--- start ---
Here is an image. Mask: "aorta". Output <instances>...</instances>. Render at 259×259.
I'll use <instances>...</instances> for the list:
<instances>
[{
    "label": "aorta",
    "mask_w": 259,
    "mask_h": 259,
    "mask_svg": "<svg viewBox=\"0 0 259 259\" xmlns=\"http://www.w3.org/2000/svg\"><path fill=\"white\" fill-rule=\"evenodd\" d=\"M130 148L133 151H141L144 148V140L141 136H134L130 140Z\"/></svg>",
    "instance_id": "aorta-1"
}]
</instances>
--- end ---
▸ Objective: Reproduce the entries above verbatim, line for line, with nothing changed.

▸ Solution:
Here is an image. Mask: "aorta". Output <instances>...</instances>. Render at 259×259.
I'll use <instances>...</instances> for the list:
<instances>
[{
    "label": "aorta",
    "mask_w": 259,
    "mask_h": 259,
    "mask_svg": "<svg viewBox=\"0 0 259 259\" xmlns=\"http://www.w3.org/2000/svg\"><path fill=\"white\" fill-rule=\"evenodd\" d=\"M130 148L133 151H141L144 148V140L141 136H134L130 140Z\"/></svg>",
    "instance_id": "aorta-1"
}]
</instances>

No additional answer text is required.